= Building Adjudication Victoria Inc =

Not-for-profit organisation, Victoria, Australia

Building Adjudication Victoria Inc, is a not-for-profit organisation authorised by the Building Commission of Victoria, Australia, as a Nominating Authority under the Building and Construction Industry Security of Payment Act 2002.

Building Adjudication Victoria Inc is authorised by the Building Commission as a Nominating Authority for adjudicators and provides an independent panel of lawyers with experience and expertise in construction law to act as adjudicators in the resolution of disputes under the Building and Construction Industry Security of Payment Act 2002.

==Adjudication==
Adjudication is a relatively new process introduced by the Victorian State Government to allow for the rapid determination of progress claims under building contracts or subcontracts and contracts for the supply of goods or services in the building industry. This process was designed to ensure cash flow to businesses in the building industry, without parties get tied up in lengthy and expensive litigation or arbitration.
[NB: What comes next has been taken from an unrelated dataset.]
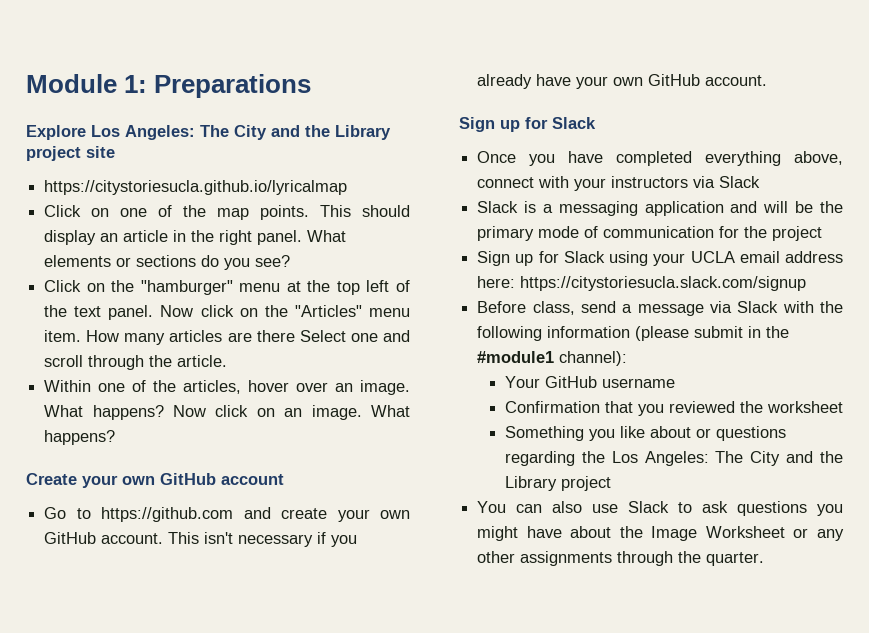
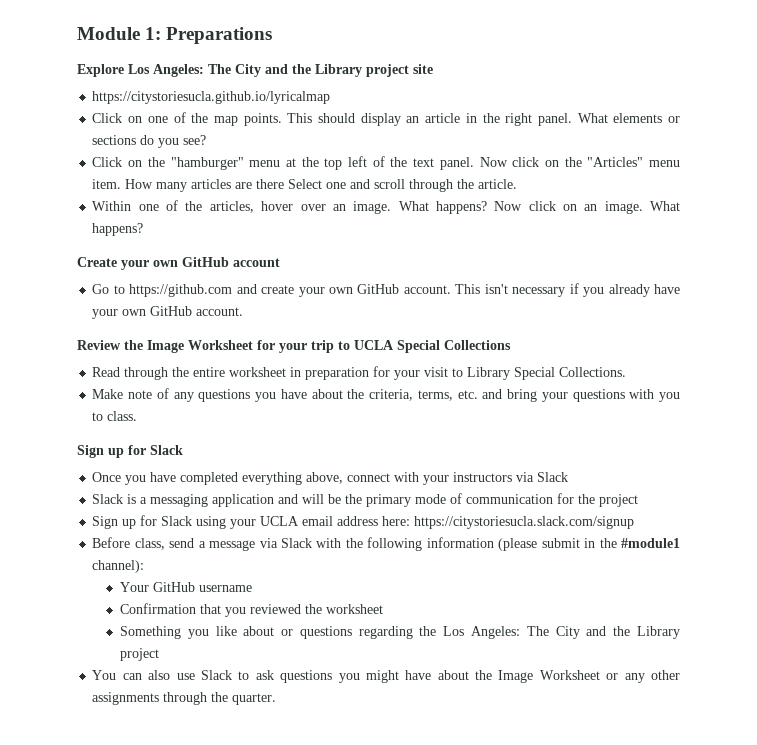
(768, 80) none -> [77,340,511,353] [92,366,627,380] [92,388,681,402] [92,411,138,421] // Review the Image Worksheet for your trip to UCLA Special Collections // Read through the entire worksheet in preparation for your visit to Library Special Collections. // Make note of any questions you have about the criteria, terms, etc. and bring your questions with you to class.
In addition to quick payment, the scheme also allows for the security of payment to be provided in lieu.

Adjudication is much quicker than litigation in a Court (an adjudicator’s determination must be made within 10 days of receipt of the application) and less expensive. An adjudicator’s determination is binding on the parties and can be recovered as a debt owing in a Court. The Building and Construction Industry Security of Payment Act 2002 is currently being reviewed by the State Government for reforms which may widen the scope of the Act within the building industry in Victoria.